Seattle has 3rd highest inflation in nation
Seattle has the third highest inflation rate among large U.S. metropolitan areas, a regional economist says, and recent federal data shows housing, food and energy costs drove the increase the city saw over the past year.
Why it matters: Prices in the Seattle area increased only 0.1 percent for the two months ending in December, the U.S. Bureau of Labor Statistics reported last week. But Seattle's inflation rate remains comparatively high due to the oversized bite of housing and shelter costs.
Driving the news: Based on the most recent Consumer Price Index — which measures the average cost of goods and services over time — Seattle had an inflation rate of 8.4%.
- That put it behind only Miami, with an inflation rate of 9.9% and Phoenix at 9.5%.
- Anneliese Vance-Sherman, a regional economist at the Employment Security Department, told Axios that in addition to reviewing the most recent numbers from November and December, she also compared our city to other urban areas, assessing which had the highest and lowest 12-month growth.

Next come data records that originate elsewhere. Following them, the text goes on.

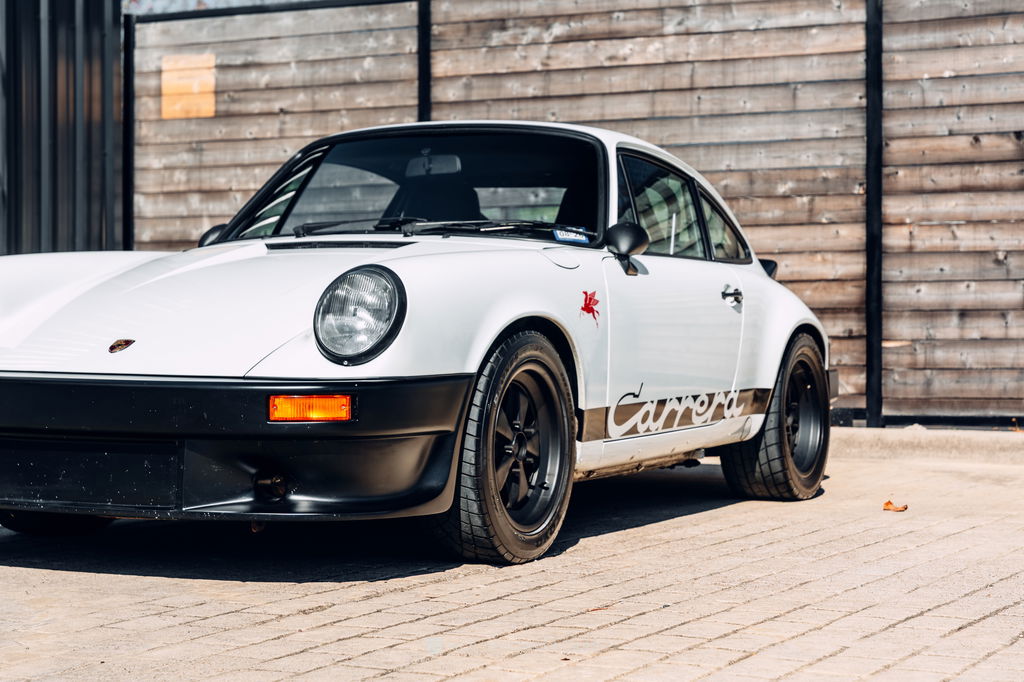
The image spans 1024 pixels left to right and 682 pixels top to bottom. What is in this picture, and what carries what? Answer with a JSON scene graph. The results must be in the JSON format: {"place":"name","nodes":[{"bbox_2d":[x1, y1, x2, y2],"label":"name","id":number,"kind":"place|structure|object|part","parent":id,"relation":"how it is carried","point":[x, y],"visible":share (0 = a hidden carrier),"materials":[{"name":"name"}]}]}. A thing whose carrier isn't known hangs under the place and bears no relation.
{"place":"outdoors","nodes":[
{"label":"outdoors","id":0,"kind":"place"},
{"bbox_2d":[0,0,125,254],"label":"metal wall","id":1,"kind":"structure","parent":0,"point":[117,40],"materials":[{"name":"metal"}]},
{"bbox_2d":[0,437,1023,681],"label":"brick pavement","id":2,"kind":"structure","parent":0,"point":[177,583],"materials":[{"name":"brick"}]},
{"bbox_2d":[0,124,842,567],"label":"car","id":3,"kind":"object","parent":2,"relation":"on","point":[417,372],"visible":0.98,"materials":[{"name":"white metal"}]},
{"bbox_2d":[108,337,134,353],"label":"car emblem","id":4,"kind":"object","parent":3,"relation":"attached to","point":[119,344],"visible":0.94,"materials":[{"name":"metal"}]},
{"label":"bumper","id":5,"kind":"part","parent":3,"relation":"part of","materials":[{"name":"black plastic"}]},
{"label":"headlight","id":6,"kind":"part","parent":3,"relation":"part of","materials":[{"name":"clear glass"}]},
{"bbox_2d":[553,226,590,243],"label":"windshield sticker","id":7,"kind":"object","parent":3,"relation":"attached to","point":[560,237],"visible":0.95,"materials":[{"name":"blue"}]},
{"bbox_2d":[580,288,600,325],"label":"red sticker","id":8,"kind":"object","parent":3,"relation":"attached to","point":[590,299],"visible":0.98,"materials":[{"name":"red plastic"}]},
{"bbox_2d":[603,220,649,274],"label":"side mirror","id":9,"kind":"object","parent":3,"relation":"attached to","point":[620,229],"visible":0.96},
{"bbox_2d":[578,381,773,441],"label":"side stripe decal","id":10,"kind":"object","parent":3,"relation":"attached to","point":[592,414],"visible":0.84,"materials":[{"name":"black plastic"}]},
{"label":"windows","id":11,"kind":"part","parent":3,"relation":"part of","materials":[{"name":"glass"}]},
{"label":"quarter window","id":12,"kind":"part","parent":3,"relation":"part of","materials":[{"name":"glass"}]},
{"bbox_2d":[882,500,907,511],"label":"dry leaf","id":13,"kind":"object","parent":2,"relation":"on","point":[888,504],"visible":0.94,"materials":[{"name":"orange plant"}]},
{"bbox_2d":[827,426,1023,464],"label":"concrete curb","id":14,"kind":"structure","parent":2,"relation":"on","point":[872,442],"materials":[{"name":"grey concrete"}]},
{"bbox_2d":[865,1,884,430],"label":"fence post","id":15,"kind":"object","parent":14,"relation":"on","point":[868,104],"visible":0.92,"materials":[{"name":"black metal"}]},
{"label":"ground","id":16,"kind":"structure","parent":0},
{"bbox_2d":[122,14,134,250],"label":"metal post","id":17,"kind":"object","parent":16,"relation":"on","point":[125,170],"visible":0.66,"materials":[{"name":"black metal"}]},
{"bbox_2d":[416,0,431,123],"label":"metal post","id":18,"kind":"object","parent":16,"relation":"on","point":[425,86],"visible":0.45,"materials":[{"name":"black metal"}]},
{"bbox_2d":[134,0,1023,429],"label":"wooden fence","id":19,"kind":"object","parent":16,"relation":"on","point":[948,82],"visible":0.67,"materials":[{"name":"brown wood"}]},
{"bbox_2d":[161,53,215,118],"label":"unweathered wood patch","id":20,"kind":"object","parent":19,"relation":"attached to","point":[197,90],"visible":0.86,"materials":[{"name":"orange wood"}]}
]}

By the numbers: Over the last 12 months, the cost of housing in the region went up 10.7%, according to the consumer price report.
- In 2022, food prices in the Seattle metropolitan area climbed by 11.3% with the cost of restaurants and other prepared meals increasing 15%.

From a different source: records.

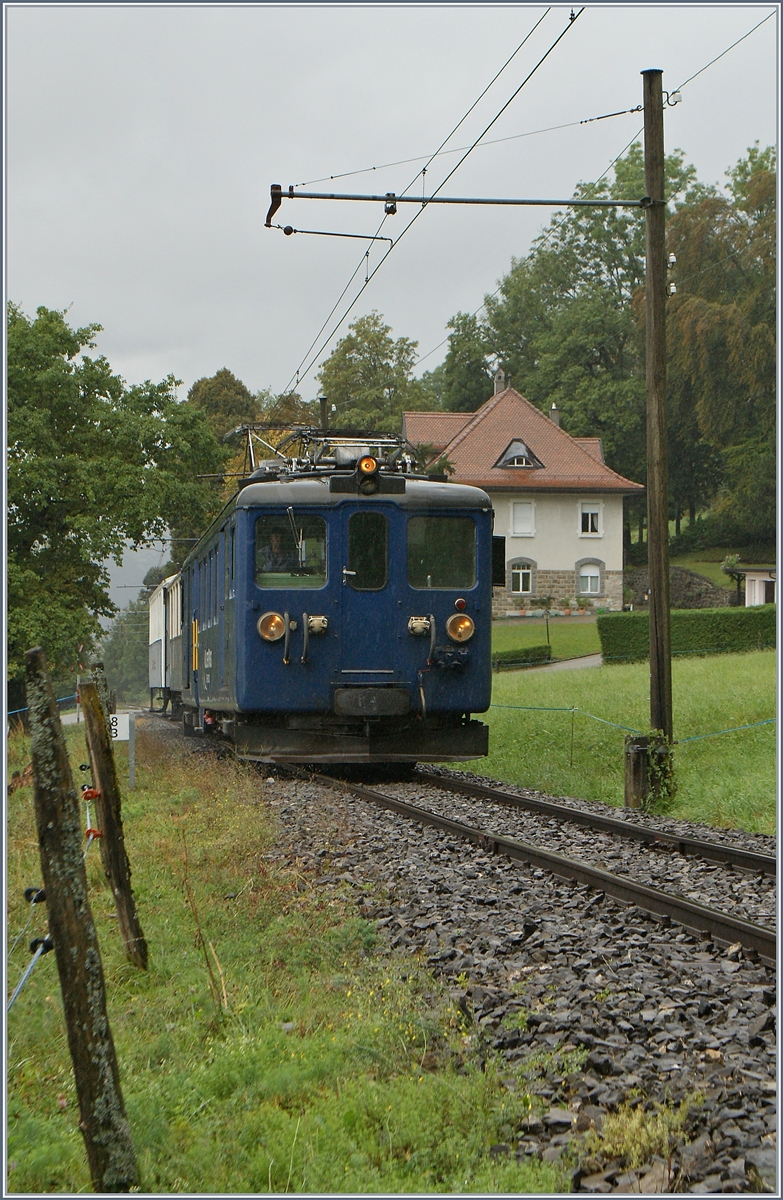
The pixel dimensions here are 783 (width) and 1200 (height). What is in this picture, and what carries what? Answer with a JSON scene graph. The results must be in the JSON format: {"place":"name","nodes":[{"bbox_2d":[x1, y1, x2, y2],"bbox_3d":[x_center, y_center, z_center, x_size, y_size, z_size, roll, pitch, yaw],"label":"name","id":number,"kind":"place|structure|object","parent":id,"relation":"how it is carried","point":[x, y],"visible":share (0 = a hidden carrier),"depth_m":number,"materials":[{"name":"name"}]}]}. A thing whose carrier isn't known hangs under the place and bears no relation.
{"place":"outdoors","nodes":[
{"label":"outdoors","id":0,"kind":"place"},
{"bbox_2d":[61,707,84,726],"label":"road","id":1,"kind":"structure","parent":0,"point":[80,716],"materials":[{"name":"grey asphalt"}]},
{"bbox_2d":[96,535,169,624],"label":"hill","id":2,"kind":"structure","parent":0,"point":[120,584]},
{"bbox_2d":[0,720,569,1199],"label":"grass verge","id":3,"kind":"structure","parent":0,"point":[252,1120],"materials":[{"name":"green plant"}]},
{"bbox_2d":[22,648,137,1195],"bbox_3d":[-0.737,0.851,4.766,0.140,1.544,0.163,0,0,-8],"label":"wooden post","id":4,"kind":"object","parent":3,"relation":"in","point":[57,765],"visible":1,"depth_m":4.73,"materials":[{"name":"brown wood"}]},
{"bbox_2d":[7,880,53,1013],"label":"wire","id":5,"kind":"object","parent":4,"relation":"attached to","point":[40,953],"visible":0.79,"depth_m":5.24,"materials":[{"name":"plastic"}]},
{"bbox_2d":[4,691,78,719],"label":"tape","id":6,"kind":"object","parent":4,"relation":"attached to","point":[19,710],"visible":0.63,"depth_m":37.37,"materials":[{"name":"blue plastic"}]},
{"bbox_2d":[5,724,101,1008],"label":"wire fence","id":7,"kind":"object","parent":4,"relation":"attached to","point":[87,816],"visible":0.66,"depth_m":6.05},
{"bbox_2d":[78,671,148,969],"bbox_3d":[-1.112,0.974,8.218,0.133,1.555,0.163,0,0,-8],"label":"wooden post","id":8,"kind":"object","parent":3,"relation":"in","point":[106,781],"visible":0.98,"depth_m":8.17,"materials":[{"name":"brown wood"}]},
{"bbox_2d":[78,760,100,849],"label":"fence insulators","id":9,"kind":"object","parent":8,"relation":"attached to","point":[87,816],"visible":0.5,"depth_m":8.10,"materials":[{"name":"red plastic"}]},
{"bbox_2d":[127,711,136,787],"bbox_3d":[-2.410,1.504,19.285,0.097,0.965,0.084,0,0,-8],"label":"sign post","id":10,"kind":"object","parent":3,"relation":"on","point":[131,751],"visible":0.89,"depth_m":19.26,"materials":[{"name":"grey metal"}]},
{"bbox_2d":[108,712,131,742],"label":"sign","id":11,"kind":"object","parent":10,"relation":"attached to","point":[124,733],"visible":0.66,"depth_m":17.90,"materials":[{"name":"white metal"}]},
{"bbox_2d":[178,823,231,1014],"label":"dry weed stalk","id":12,"kind":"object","parent":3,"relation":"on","point":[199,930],"visible":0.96,"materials":[{"name":"brown plant"}]},
{"bbox_2d":[1,0,782,414],"label":"sky","id":13,"kind":"structure","parent":0,"point":[124,327],"materials":[{"name":"grey"}]},
{"bbox_2d":[403,375,640,618],"label":"house","id":14,"kind":"structure","parent":0,"point":[513,557],"materials":[{"name":"paint"}]},
{"bbox_2d":[493,368,506,395],"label":"chimney","id":15,"kind":"object","parent":14,"relation":"on","point":[499,383],"visible":0.51,"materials":[{"name":"grey stone"}]},
{"bbox_2d":[494,437,543,470],"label":"dormer window","id":16,"kind":"structure","parent":14,"relation":"in","point":[523,448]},
{"bbox_2d":[507,557,534,596],"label":"window","id":17,"kind":"structure","parent":14,"relation":"in","point":[520,582],"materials":[{"name":"white"}]},
{"bbox_2d":[511,500,534,536],"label":"window","id":18,"kind":"structure","parent":14,"relation":"in","point":[518,529],"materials":[{"name":"white"}]},
{"bbox_2d":[549,404,560,427],"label":"chimney","id":19,"kind":"object","parent":14,"relation":"on","point":[553,411],"visible":0.42,"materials":[{"name":"grey"}]},
{"bbox_2d":[576,558,603,595],"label":"window","id":20,"kind":"structure","parent":14,"relation":"in","point":[583,589],"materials":[{"name":"white"}]},
{"bbox_2d":[579,500,602,536],"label":"window","id":21,"kind":"structure","parent":14,"relation":"in","point":[590,527],"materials":[{"name":"white"}]},
{"bbox_2d":[490,615,603,668],"label":"lawn","id":22,"kind":"structure","parent":0,"point":[530,642],"materials":[{"name":"green plant"}]},
{"bbox_2d":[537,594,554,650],"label":"lamp post","id":23,"kind":"object","parent":22,"relation":"on","point":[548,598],"visible":0.97,"depth_m":57.71,"materials":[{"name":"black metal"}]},
{"bbox_2d":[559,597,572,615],"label":"potted plant","id":24,"kind":"object","parent":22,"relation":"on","point":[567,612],"visible":0.99,"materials":[{"name":"plant"}]},
{"bbox_2d":[577,595,591,614],"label":"potted plant","id":25,"kind":"object","parent":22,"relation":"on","point":[581,605],"visible":0.99,"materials":[{"name":"plant"}]},
{"bbox_2d":[511,653,603,674],"label":"path","id":26,"kind":"structure","parent":0,"point":[586,661],"materials":[{"name":"grey concrete"}]},
{"bbox_2d":[459,642,777,836],"label":"lawn","id":27,"kind":"structure","parent":0,"point":[695,682],"materials":[{"name":"green plant"}]},
{"bbox_2d":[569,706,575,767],"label":"fence post","id":28,"kind":"object","parent":27,"relation":"on","point":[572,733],"visible":0.98,"depth_m":25.33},
{"bbox_2d":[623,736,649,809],"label":"wooden post","id":29,"kind":"object","parent":27,"relation":"on","point":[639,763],"visible":0.74,"depth_m":16.52,"materials":[{"name":"brown wood"}]},
{"bbox_2d":[642,68,673,793],"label":"utility pole","id":30,"kind":"object","parent":27,"relation":"on","point":[651,642],"visible":0.95,"depth_m":17.31,"materials":[{"name":"brown wood"}]},
{"bbox_2d":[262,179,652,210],"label":"arm","id":31,"kind":"object","parent":30,"relation":"attached to","point":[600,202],"visible":0.96,"depth_m":17.72},
{"bbox_2d":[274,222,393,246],"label":"steady arm","id":32,"kind":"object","parent":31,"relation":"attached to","point":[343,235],"visible":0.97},
{"bbox_2d":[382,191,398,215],"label":"insulator on arm","id":33,"kind":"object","parent":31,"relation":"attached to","point":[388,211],"visible":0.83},
{"bbox_2d":[273,3,583,406],"bbox_3d":[0.235,-4.099,17.912,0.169,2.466,14.082,0,0,-8],"label":"overhead wire","id":34,"kind":"object","parent":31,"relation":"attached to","point":[367,281],"visible":0.88,"depth_m":16.89,"materials":[{"name":"black metal"}]},
{"bbox_2d":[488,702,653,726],"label":"rope","id":35,"kind":"object","parent":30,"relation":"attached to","point":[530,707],"visible":0.7,"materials":[{"name":"green"}]},
{"bbox_2d":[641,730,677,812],"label":"climbing plant","id":36,"kind":"object","parent":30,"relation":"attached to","point":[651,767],"visible":0.67,"depth_m":16.21,"materials":[{"name":"green plant"}]},
{"bbox_2d":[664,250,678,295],"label":"insulators on utility pole","id":37,"kind":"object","parent":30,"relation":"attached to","point":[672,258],"visible":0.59,"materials":[{"name":"white ceramic"}]},
{"bbox_2d":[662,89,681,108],"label":"insulator at pole top","id":38,"kind":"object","parent":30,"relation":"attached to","point":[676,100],"visible":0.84,"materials":[{"name":"white ceramic"}]},
{"bbox_2d":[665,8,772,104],"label":"overhead wire","id":39,"kind":"object","parent":30,"relation":"attached to","point":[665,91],"visible":0.85,"depth_m":16.76,"materials":[{"name":"metal"}]},
{"bbox_2d":[596,606,775,665],"bbox_3d":[7.986,0.770,46.454,5.872,1.409,1.869,0,0,-8],"label":"hedge","id":40,"kind":"object","parent":27,"relation":"on","point":[700,626],"visible":0.76,"depth_m":46.35,"materials":[{"name":"green plant"}]},
{"bbox_2d":[622,567,736,610],"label":"stone wall","id":41,"kind":"structure","parent":0,"point":[676,571],"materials":[{"name":"grey stone"}]},
{"bbox_2d":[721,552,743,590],"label":"shrub","id":42,"kind":"object","parent":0,"point":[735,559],"visible":0.7,"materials":[{"name":"green plant"}]},
{"bbox_2d":[731,565,777,607],"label":"small building","id":43,"kind":"structure","parent":0,"point":[760,601],"materials":[{"name":"white paint"}]},
{"label":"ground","id":44,"kind":"structure","parent":0},
{"bbox_2d":[3,301,223,704],"bbox_3d":[-7.250,-1.301,41.037,6.784,9.047,7.707,0,0,30],"label":"tree","id":45,"kind":"object","parent":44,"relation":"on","point":[80,422],"visible":0.91,"depth_m":39.83,"materials":[{"name":"green plant"}]},
{"bbox_2d":[97,597,150,704],"label":"tree","id":46,"kind":"object","parent":44,"relation":"on","point":[106,659],"visible":0.45,"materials":[{"name":"green plant"}]},
{"bbox_2d":[186,368,258,445],"label":"tree","id":47,"kind":"object","parent":44,"relation":"on","point":[227,385],"visible":0.32,"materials":[{"name":"green plant"}]},
{"bbox_2d":[318,394,329,430],"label":"utility pole","id":48,"kind":"object","parent":44,"relation":"on","point":[322,401],"visible":0.3,"depth_m":41.94,"materials":[{"name":"metal"}]},
{"bbox_2d":[316,313,434,434],"label":"tree","id":49,"kind":"object","parent":44,"relation":"on","point":[392,411],"visible":0.6,"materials":[{"name":"green plant"}]},
{"bbox_2d":[436,311,495,414],"label":"tree","id":50,"kind":"object","parent":44,"relation":"on","point":[464,376],"visible":0.48,"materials":[{"name":"green plant"}]},
{"bbox_2d":[233,755,781,1199],"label":"gravel bed","id":51,"kind":"object","parent":44,"relation":"on","point":[558,962],"visible":0.62,"depth_m":8.64,"materials":[{"name":"grey gravel"}]},
{"bbox_2d":[277,761,782,966],"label":"railway track","id":52,"kind":"structure","parent":51,"relation":"on","point":[686,904],"depth_m":11.77,"materials":[{"name":"metal"}]},
{"bbox_2d":[146,571,183,713],"bbox_3d":[-3.648,0.909,40.681,2.091,2.909,9.117,0,0,-8],"label":"train car","id":53,"kind":"object","parent":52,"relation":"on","point":[152,649],"visible":0.35,"depth_m":39.76,"materials":[{"name":"white metal"}]},
{"bbox_2d":[176,438,495,764],"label":"train","id":54,"kind":"object","parent":52,"relation":"on","point":[443,610],"visible":0.76,"depth_m":17.50,"materials":[{"name":"blue metal"}]},
{"bbox_2d":[256,611,286,643],"bbox_3d":[-0.970,0.187,16.654,0.339,0.288,0.301,0,0,-8],"label":"headlight","id":55,"kind":"object","parent":54,"relation":"attached to","point":[278,624],"visible":0.97,"depth_m":16.62,"materials":[{"name":"orange"}]},
{"bbox_2d":[258,529,288,573],"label":"person","id":56,"kind":"object","parent":54,"relation":"in","point":[276,543],"visible":0.39,"depth_m":17.65},
{"bbox_2d":[253,511,327,587],"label":"windshield","id":57,"kind":"structure","parent":54,"relation":"in","point":[264,522],"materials":[{"name":"clear glass"}]},
{"bbox_2d":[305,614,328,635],"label":"electrical socket","id":58,"kind":"object","parent":54,"relation":"attached to","point":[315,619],"visible":0.87,"depth_m":16.90,"materials":[{"name":"metal"}]},
{"bbox_2d":[224,423,417,479],"bbox_3d":[-0.644,-1.353,20.682,1.827,0.844,2.417,0,0,-8],"label":"pantograph","id":59,"kind":"object","parent":54,"relation":"on","point":[304,436],"visible":0.45,"depth_m":20.62,"materials":[{"name":"metal"}]},
{"bbox_2d":[345,509,388,589],"bbox_3d":[-0.217,-0.437,17.146,0.449,0.740,0.185,0,0,-8],"label":"train window","id":60,"kind":"structure","parent":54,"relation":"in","point":[376,517],"depth_m":17.11,"materials":[{"name":"black glass"}]},
{"bbox_2d":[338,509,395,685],"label":"train door","id":61,"kind":"structure","parent":54,"relation":"in","point":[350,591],"depth_m":16.99,"materials":[{"name":"blue metal"}]},
{"bbox_2d":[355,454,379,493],"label":"light","id":62,"kind":"object","parent":54,"relation":"on","point":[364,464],"visible":0.97,"depth_m":17.36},
{"bbox_2d":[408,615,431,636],"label":"electrical socket","id":63,"kind":"object","parent":54,"relation":"attached to","point":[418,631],"visible":0.88,"depth_m":16.85,"materials":[{"name":"beige metal"}]},
{"bbox_2d":[405,514,475,589],"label":"windshield","id":64,"kind":"structure","parent":54,"relation":"in","point":[448,538],"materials":[{"name":"glass"}]},
{"bbox_2d":[446,612,474,643],"bbox_3d":[0.555,0.194,16.780,0.330,0.294,0.321,0,0,-8],"label":"headlight","id":65,"kind":"object","parent":54,"relation":"attached to","point":[455,633],"visible":0.97,"depth_m":16.73,"materials":[{"name":"orange"}]},
{"bbox_2d":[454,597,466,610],"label":"red lamp","id":66,"kind":"object","parent":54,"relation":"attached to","point":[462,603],"visible":0.95,"depth_m":16.77,"materials":[{"name":"red glass"}]},
{"bbox_2d":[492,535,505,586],"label":"side mirror","id":67,"kind":"object","parent":54,"relation":"attached to","point":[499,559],"visible":0.45,"depth_m":19.10,"materials":[{"name":"black mirror"}]},
{"bbox_2d":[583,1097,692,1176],"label":"weed","id":68,"kind":"object","parent":51,"relation":"on","point":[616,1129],"visible":0.73,"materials":[{"name":"green plant"}]},
{"bbox_2d":[491,644,552,670],"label":"hedge","id":69,"kind":"object","parent":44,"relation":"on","point":[537,659],"visible":0.55,"depth_m":51.62,"materials":[{"name":"green plant"}]},
{"bbox_2d":[441,144,701,489],"label":"tree","id":70,"kind":"object","parent":44,"relation":"on","point":[611,260],"visible":0.58,"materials":[{"name":"green plant"}]},
{"bbox_2d":[660,142,777,553],"label":"tree","id":71,"kind":"object","parent":44,"relation":"on","point":[688,344],"visible":0.77,"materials":[{"name":"green plant"}]}
]}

- Energy prices went up 5.7%, largely as a result of skyrocketing gas prices.
The big picture: Jake Vigdor, University of Washington professor of public policy and governance, told Axios the inflation we're experiencing in Seattle is not a local problem, but a global one.
- Supply chain issues and labor shortages are having worldwide impacts.
- What economists call the wage-price spiral is also in play, he said. Costs go up and people ask for raises; they get them and then employers raise prices to keep up.
Of note: Vigdor said that labor shortages are "driving inflation much more than wages."
- Seattle and Washington state, with minimum wages of $18.69 and $15.74 an hour respectively, are among the highest in the nation.
- Out of 103 metros studied, the Seattle-Tacoma-Bellevue area had the 14th-largest gap between employment and the labor force, according to the Puget Sound Business Journal.
- Between April 2020 and July 2021, the labor force increased less than one percent at the same time employment increased 15.7%.
- Service industries, including restaurants, childcare and health care in the Seattle area have been especially hard hit, he said.
What we're watching: It all comes back to housing and real estate prices, said Vigdor, who said that there won't be much relief on inflation unless the worker gap is filled.
- "Workers aren't moving here because they can't afford to live here," he said.